Mason Mount got the 4-0 party started against Everton with a flying half-volley in the 7th minute. The composure and control to not only twist his body parallel to the ground, but make perfect contact, and hit the target with power defied belief and more than deserved a goal.
Alas, Pickford stuck out a strong hand and made the reaction save.
But no matter, we didn’t have to wait too long for the party to actually start. This time, Mount took a touch, twirled, then surprised everybody by hitting a low shot unerringly into the bottom corner at the near post.
20 - There were 20 passes in the build up to Chelsea's first goal against Everton, scored by Mason Mount - the second longest passing sequence leading to a Chelsea goal in the Premier League this season. Silky. #CHEEVE pic.twitter.com/TFWEupxKaJ— OptaJoe (@OptaJoe) March 8, 2020
In fact, he may have surprised even himself.
“It just happened. I took a touch and turned and finished. It wasn’t me thinking about it too much. I think I’ve been overthinking it. It hasn’t been coming my way and I have been snatching at it.”
Mount started the season like a house on fire, scoring three goals in his first five Premier League games. He’s scored just three more since in 21 games, including Sunday’s. He’s hit the post a few times, he’s gotten unlucky a few more times, he’s collected a few assists along the way, too. But it had become clear that he was also just trying too hard, as the cliche goes.
But cliches are cliches for a reason, and in Mount’s case, that was actually he case. His goal drought got into his head and started messing with things that would normally come naturally.
“You start snatching at it. You don’t take your time and focus on your technique enough. Today, I kind of had looked at my game and where I’ve been going wrong recently and to aim, stay calm and not to try to look for it as much as I have been. [...] Today, it was the total opposite. It wasn’t in my head, I just focused on the performance and it came.”
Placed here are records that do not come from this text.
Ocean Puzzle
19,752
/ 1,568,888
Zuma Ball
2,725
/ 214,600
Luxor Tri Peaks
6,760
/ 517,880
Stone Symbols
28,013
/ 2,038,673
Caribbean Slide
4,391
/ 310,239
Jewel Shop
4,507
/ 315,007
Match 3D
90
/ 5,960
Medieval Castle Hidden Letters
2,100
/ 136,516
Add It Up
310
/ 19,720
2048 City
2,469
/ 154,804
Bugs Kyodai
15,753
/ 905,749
All players experience these moments many times in their careers. How you deal with them to get beyond them (or not) can often make or break a career.
In Mount’s case, it’s included some internal reflection and some well-placed external advice.
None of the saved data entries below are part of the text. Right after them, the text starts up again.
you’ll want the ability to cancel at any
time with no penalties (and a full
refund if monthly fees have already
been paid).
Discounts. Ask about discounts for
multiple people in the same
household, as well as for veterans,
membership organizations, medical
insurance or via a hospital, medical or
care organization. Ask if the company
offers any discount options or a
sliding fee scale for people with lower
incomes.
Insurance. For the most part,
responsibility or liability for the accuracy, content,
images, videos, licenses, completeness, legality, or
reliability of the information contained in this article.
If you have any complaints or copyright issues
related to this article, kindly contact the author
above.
“I do look at games. My dad is very into football and watching my game and where I can improve. He helps me a lot. He’s here for every game and after he’ll tell me what I did best and what I didn’t do well and where I need to improve. The last few games has been finishing and end product.
”I think I took a shot against Bournemouth from an impossible angle where I was just trying to score a worldy when it wasn’t on. We spoke about that. More just me personally looking at my game, speaking to my dad as well.
”I think about games like the Bayern game where I snatched a chance with my left foot where it hasn’t been on. It’s something where you don’t have to try so much. It just comes at the right time and it did today.
”You listen to every bit of advice coming your way and learn from it. It’s good to have my dad there focused on me, watching what I need to do better. It helps me so much coming off the pitch speaking to him in the car. We have done that since I was a little kid and some things never change.”
-Mason Mount; source: Goal
That strong support system has been with Mason every step of the way, and has been a big reason for his success in the Academy, at Vitesse, at Derby, and now at Chelsea.
Hopefully that never changes, and he just keeps going from strength to strength. It’s easy to forget that he’s still barely 21 and should thus have a very long and fantastic career ahead of him.
P.S.: Mount’s goal celebration, “The Frankenstein” was apparently something that came out of a video he did for ProDirect Soccer with the often funny Chunkz & Yung Filly. They have episodes with Tammy Abraham and Reece James, too (and Michy and N’Golo, too!) if this is your jam.